» **EXERCISE DIRECTIONS**
Rewrite the material below with every "series" replaced by "data set" and everything else unchanged. Leave out the pictures.

» **TASK DATA**
========
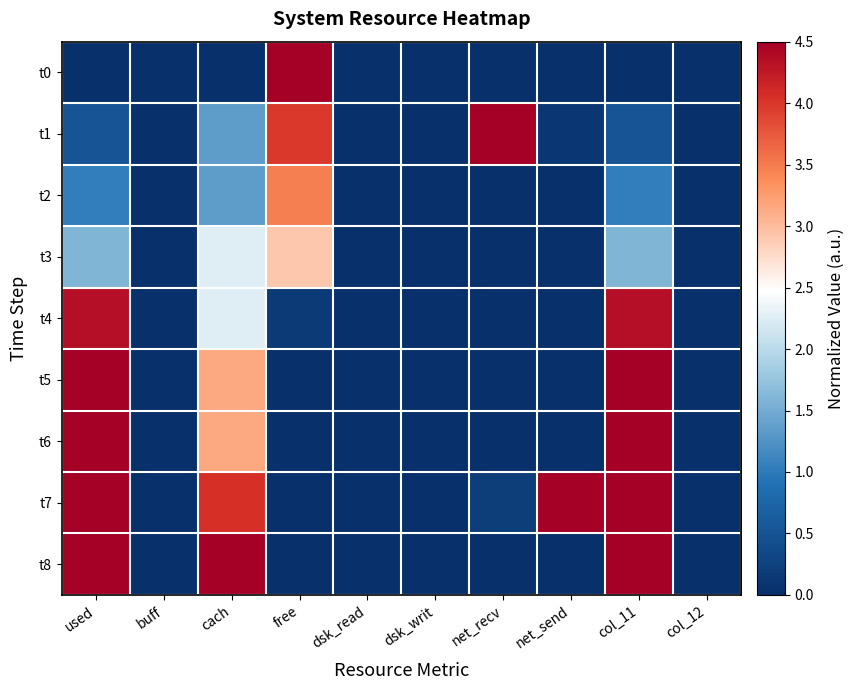

At buff, list the series in order from largest to smallest.

t0, t1, t2, t3, t4, t5, t6, t7, t8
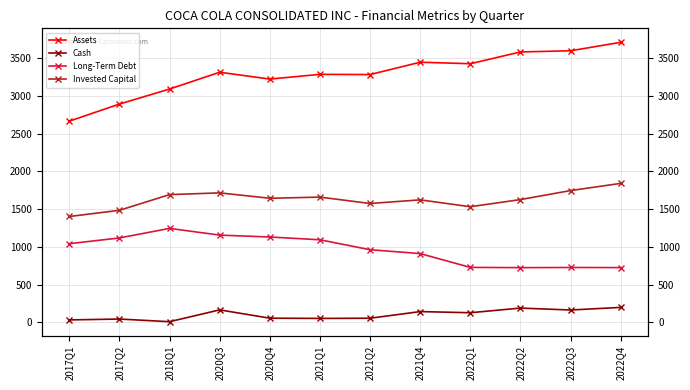

Which series has the largest total across all categories?

Assets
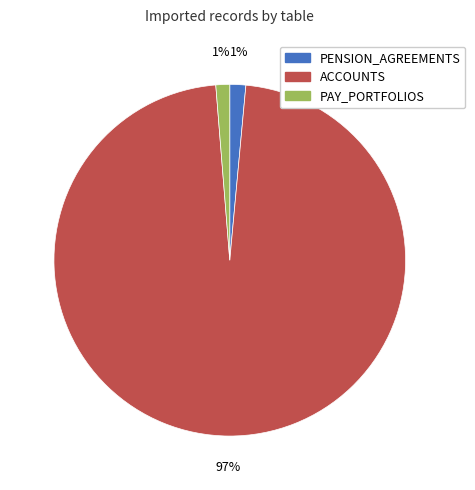

Is it true that ACCOUNTS is 97% of the pie?

True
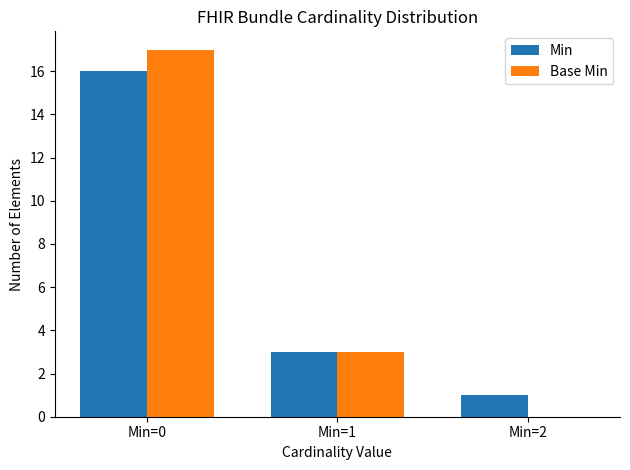

At which label is Min closest to 8?

Min=1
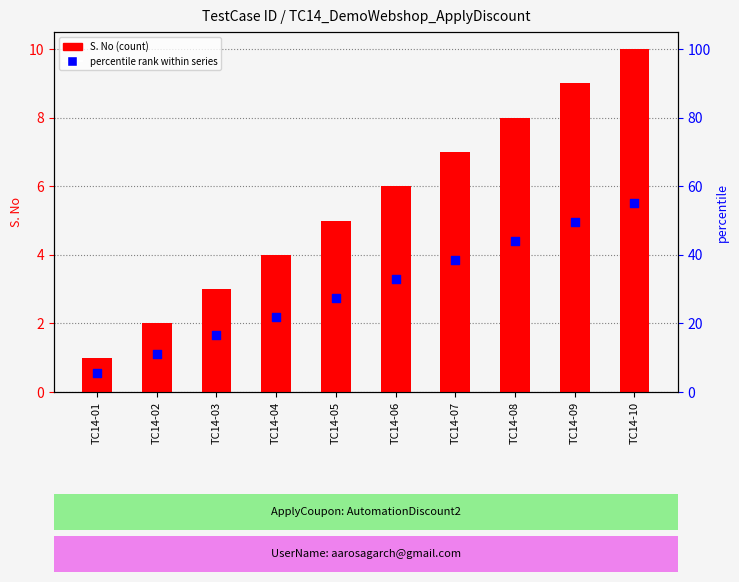

Which series has the largest Y range (max minus min)?

S. No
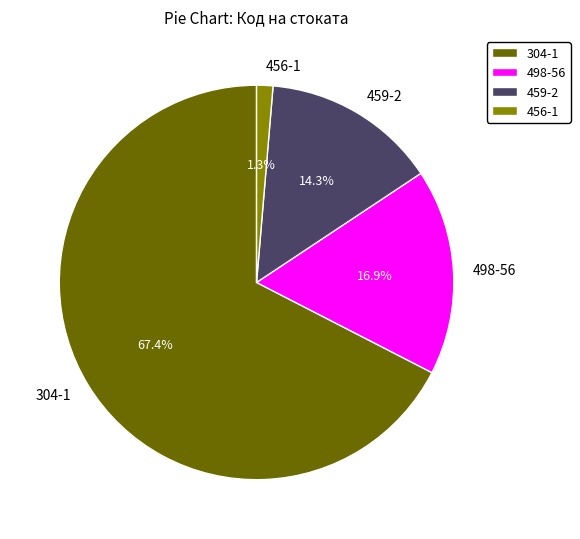

True or false: 459-2 accounts for 14% of the total.

True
========
» **RESPONSE TO THE EXERCISE**
At buff, list the data set in order from largest to smallest.

t0, t1, t2, t3, t4, t5, t6, t7, t8

Which data set has the largest total across all categories?

Assets

Is it true that ACCOUNTS is 97% of the pie?

True

At which label is Min closest to 8?

Min=1

Which data set has the largest Y range (max minus min)?

S. No

True or false: 459-2 accounts for 14% of the total.

True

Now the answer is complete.